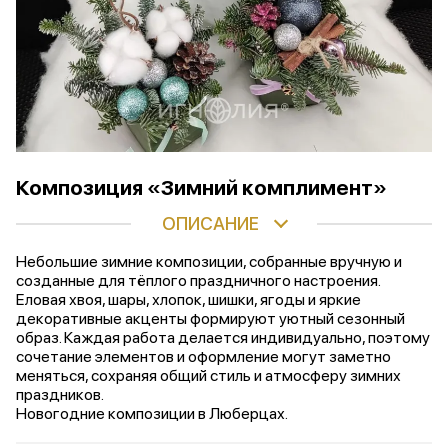
Композиция «Зимний комплимент»
ОПИСАНИЕ
Небольшие зимние композиции, собранные вручную и
созданные для тёплого праздничного настроения.
Еловая хвоя, шары, хлопок, шишки, ягоды и яркие
декоративные акценты формируют уютный сезонный
образ. Каждая работа делается индивидуально, поэтому
сочетание элементов и оформление могут заметно
меняться, сохраняя общий стиль и атмосферу зимних
праздников.
Новогодние композиции в Люберцах.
^^^^^^^^^^^^^^^^
◆ **YOUR OBJECTIVE**
Repeat the text from all of the items above word for word, leaving out the pictures.

◆ **ANSWER TO THE PROBLEM**
Композиция «Зимний комплимент»
ОПИСАНИЕ
Небольшие зимние композиции, собранные вручную и
созданные для тёплого праздничного настроения.
Еловая хвоя, шары, хлопок, шишки, ягоды и яркие
декоративные акценты формируют уютный сезонный
образ. Каждая работа делается индивидуально, поэтому
сочетание элементов и оформление могут заметно
меняться, сохраняя общий стиль и атмосферу зимних
праздников.
Новогодние композиции в Люберцах.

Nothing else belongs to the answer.